US regulator warns truckers to act before ELD deadline

US regulator warns truckers to act before ELD deadline

As the final ELD deadline approaches, the FMCSA is preparing a final rule on truck driver hours of service, Administrator Ray Martinez told the SMC3 Connections 2019 conference. Photo credit: Shutterstock.com

COLORADO SPRINGS, Colorado — Truckers using automated onboard recording devices (AOBRDs) to track driver hours of service (HOS) should replace them with electronic logging devices (ELDs) now, not at the final deadline in December, Federal Motor Carrier Safety Adminstration (FMCSA) administrator Ray Martinez told the SMC3 Connections 2019 conference here Wednesday.

“It’s important to prepare for this transition now, and I mean now, not in October, November, or December,” Martinez said. 

Older AOBRDs grandfathered under the ELD mandate introduced in December 2017 must be replaced by ELDs by Dec. 16, 2019. That likely means replacing tens of thousands of older recording devices still running in US truck cabs, as well as software.

For months, truck telematics and ELD vendors have been warning that a delay in replacing AOBRDs could lead to a truck capacity shortage this winter, much like how truck capacity contracted in the immediate aftermath of the ELD mandate in January 2018. That raises the pre-holiday stakes for retail and food shippers using trucking companies logging hours with AOBRDs.

“What I’m seeing is that carriers are still waiting to pull that switch between AOBRD and ELD, which is scary,” Andy Oleson, solutions engineer at telematics company Platform Science, said in an interview. “If they pull that switch and their supplier is not up to speed, they’re on the hook.” His concern is suppliers may not have enough ELDs available to meet demand.

“It works against the carrier if they wait until the 11th hour to make the switch,” Oleson said. “There’s such a benefit for those early adopters. They have time to build a training program, put in new policies, and give the driver access to the technology.” The switch, he said, will require changes not just to in-cab equipment, but also to the software used to manage truck driver hours.

One potential difference between the 2017 ELD and 2019 AOBRD deadline: many of the carriers using AOBRDs are larger companies that adopted the technology years before the ELD mandate was first promulgated in 2015. They’re already familiar with electronic logging, and any new trucks they’ve purchased since December 2017 have been equipped with ELDs.

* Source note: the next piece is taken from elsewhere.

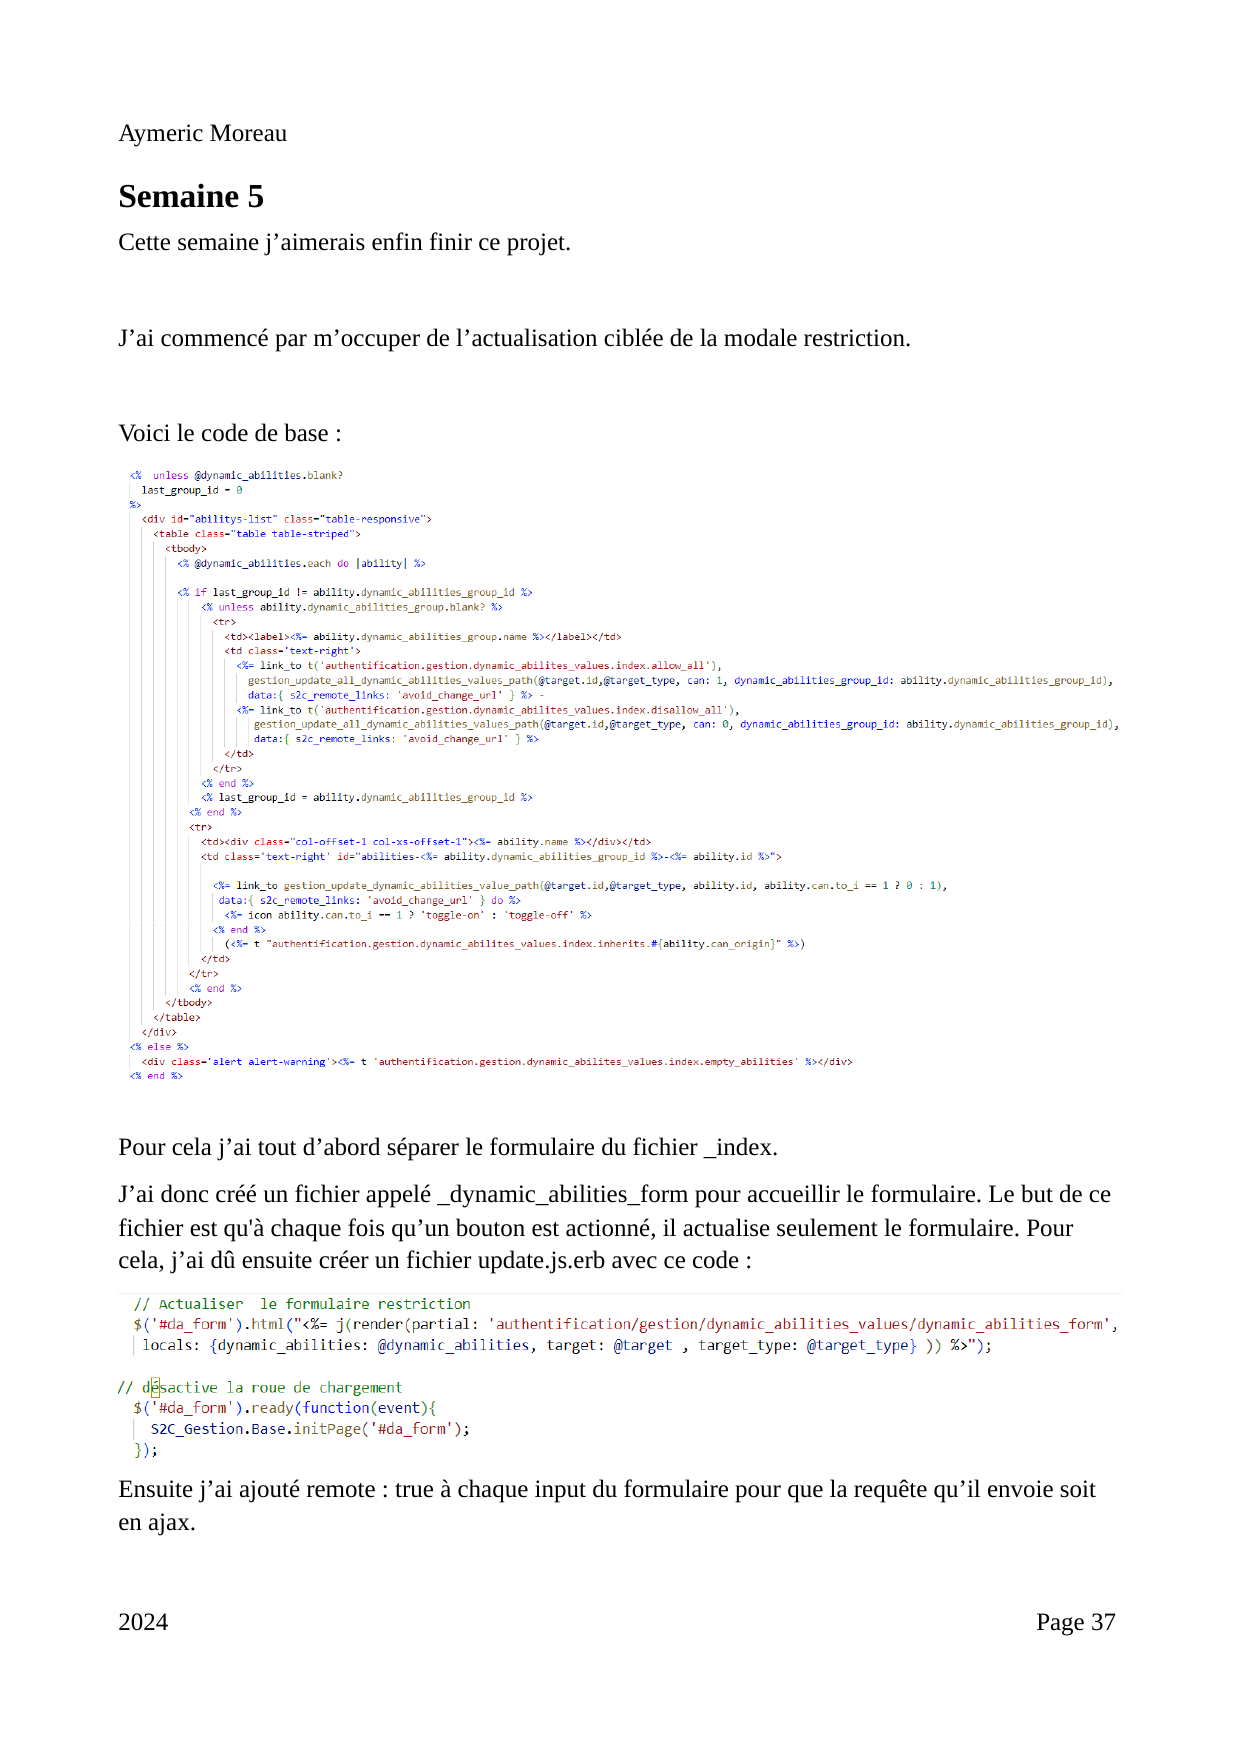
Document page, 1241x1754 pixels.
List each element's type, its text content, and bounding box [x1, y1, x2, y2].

That could make the AOBRD-ELD transition less disruptive. Some of the pain points were discovered early in 2018 by Old Dominion Freight Line (ODFL). The less-than-truckload carrier, which had used AOBRDs since 2010, had unexpected difficulty integrating new ELD software from its vendor, PeopleNet, into its existing fleet management and safety software.

ODFL asked for, and won, a 90-day waiver from the FMCSA that gave it time to solve its software problems. Systems that needed to be integrated with the new software included dispatch, fleet maintenance, payroll, and safety. Trucking operators still using AOBRDs need to keep that level of integration in mind.

HOS violations halved

Martinez said truck driver HOS violations have been cut in half by the ELD mandate, and fewer than 1 percent of driver inspections result in an out-of-service order for failure to have an ELD or AOBRD. Out of 1,904,367 truck drivers inspected in fiscal 2019 as of June, 16,086 were ordered out of service for failing to have an ELD or AOBRD, according to FMCSA data.

In fiscal 2018, which ended Sept. 30, 2018, 10,671 truck drivers were placed out of service for failure to have an electronic log, whether an AOBRD or ELD. Full enforcement of the ELD mandate, using Commercial Vehicle Safety Alliance out-of-service criteria, began April 1, 2018. The FMCSA and state officials conducted 3,035,132 truck driver inspections in 2018. 

By capturing more accurate and comprehensive data on driving hours, the mandate has helped the FMCSA “pivot” from enforcement toward reform of HOS rules, Martinez said. “It’s been 15 years since the last serious look at HOS,” he said. “It’s an appropriate time.” The HOS rules by the FMCSA in 2004 set the current 11-hour daily driving time standard.

Last year, the agency proposed several revisions to the rules aimed at increasing flexibility for truck drivers. “We received over 5,000 comments, and yes, a few of them told me exactly what I could do with my ELDs, but most were substantive comments,” Martinez said. “I am confident we are going to get this [final rule] out in short order. We are in the final stretch.”